## Instructions for the task
Extend the text about the Chemcatcher sampling device, starting right after its last sentence.

Top of Text

= Chemcatcher =

Passive sampling device for monitoring water pollutants

Chemcatcher is a passive sampling device for monitoring a variety of pollutants (including trace metals, polycyclic aromatic hydrocarbons, pesticides and pharmaceutical residues) in water. It is a reusable three component, water-tight PTFE body. Two different designs are available to accommodate different types of commercially available 47 mm diameter receiving phase disks.

==Background==
Most monitoring programmes involve the periodic collection of low volume spot samples (bottle or grab) of water, which is challenging, particularly where levels fluctuate over time and when chemicals are only present at trace, yet toxicologically relevant concentrations. Chemcatcher is used to measure time-weighted average (TWA) or equilibrium concentrations of a wide range of pollutants in water. This allows the end user to obtain a more representative picture of the chemicals that may be present in the aquatic environment.

==Development==
The Chemcatcher concept was developed by Professors Richard Greenwood and Graham Mills at the University of Portsmouth, together with colleagues from Chalmers University of Technology, Sweden. The device is patented in a number of countries and the name is a registered trademark in Ireland and the United Kingdom.

T.E. Laboratories (TelLab), based in Tullow, Ireland, holds the global licence to manufacture and sell Chemcatcher.

Bottom of Text
Top of Data excerpts

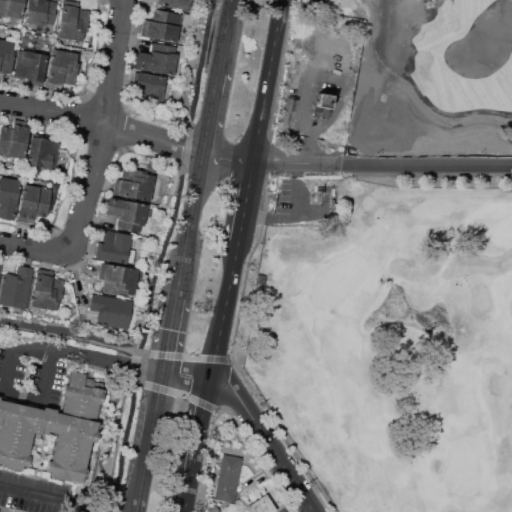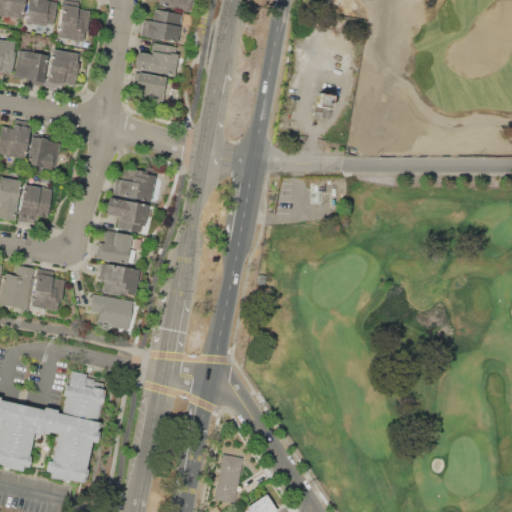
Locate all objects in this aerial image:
building: (174, 3)
building: (177, 4)
building: (10, 8)
building: (11, 8)
building: (38, 11)
building: (40, 12)
building: (71, 20)
building: (70, 21)
building: (160, 25)
building: (163, 25)
road: (229, 32)
building: (5, 55)
building: (6, 56)
building: (156, 59)
building: (157, 59)
building: (29, 66)
building: (30, 66)
building: (60, 68)
building: (61, 68)
road: (271, 81)
building: (147, 86)
building: (149, 86)
building: (321, 105)
road: (215, 109)
road: (105, 121)
building: (13, 138)
building: (13, 138)
building: (40, 151)
building: (42, 152)
road: (92, 160)
road: (359, 164)
building: (133, 184)
building: (133, 184)
building: (7, 197)
building: (8, 197)
building: (31, 202)
building: (33, 202)
road: (249, 202)
building: (126, 213)
building: (126, 213)
road: (194, 223)
building: (112, 246)
building: (115, 247)
park: (393, 255)
building: (0, 266)
building: (117, 278)
building: (118, 278)
building: (15, 287)
building: (16, 287)
building: (46, 288)
building: (45, 290)
building: (110, 310)
building: (111, 310)
road: (227, 310)
road: (174, 331)
road: (85, 334)
road: (89, 354)
road: (6, 372)
road: (48, 373)
road: (190, 375)
building: (53, 428)
building: (54, 429)
road: (203, 433)
road: (269, 440)
road: (154, 441)
building: (226, 477)
building: (228, 478)
road: (47, 500)
road: (190, 500)
building: (260, 505)
building: (261, 505)
road: (79, 510)
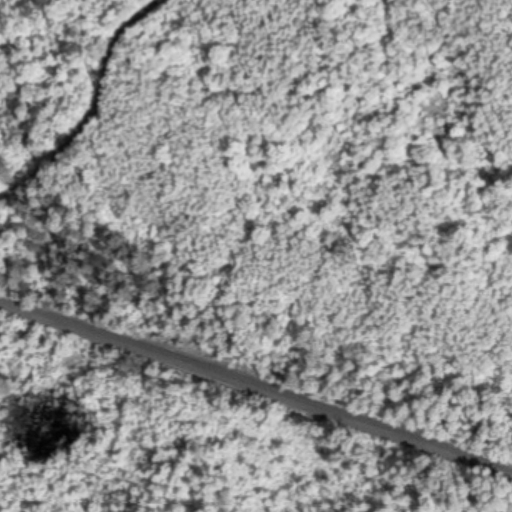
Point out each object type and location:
road: (255, 390)
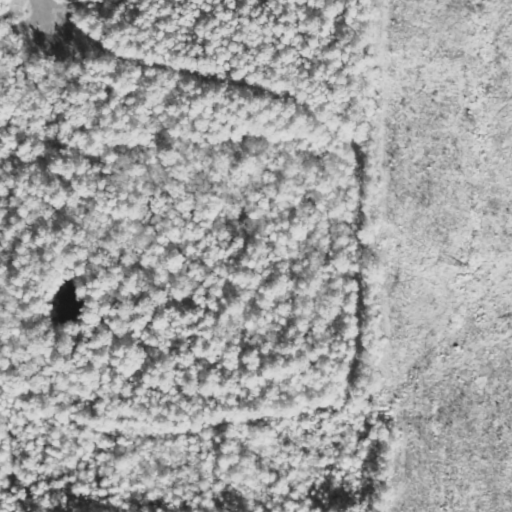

Bottom of Data excerpts

## Reply to the task
==Use==
The sampler can be deployed in the field for extended periods of time ranging from days to weeks. The specific pollutants of interest are sequestered by the samplers and these are retained on the receiving phase disk. After retrieval from the environment the pollutants are eluted from the disk and analysed in the laboratory using conventional instrumental methods. In order to obtain TWA concentrations the sampler must first be calibrated in the laboratory so as to ascertain the uptake rate (usually measured as the volume of water cleared per unit time i.e. L/h for the analyte) of the pollutant of interest. Chemcatcher has been used in a range of aquatic environments; however, most work to date has been in monitoring the TWA concentrations of priority and emerging pollutants in surface waters.

The use of passive sampling devices, such as Chemcatcher or polar organic chemical integrative sampler (POCIS), has a number of advantages over the use of spot or bottle sampling for monitoring pollutants in the aquatic environment. The latter technique gives only an instantaneous concentration of the pollutant as the specific time of sampling. Passive samplers, depending on their mode of use, can give either the TWA or equilibrium concentration of the pollutant over the deployment period. The measurement of TWA concentrations can give a better indication of the long-term environmental conditions and enables improved risk assessment. Chemcatcher can be used to monitor both polar and non-polar compounds.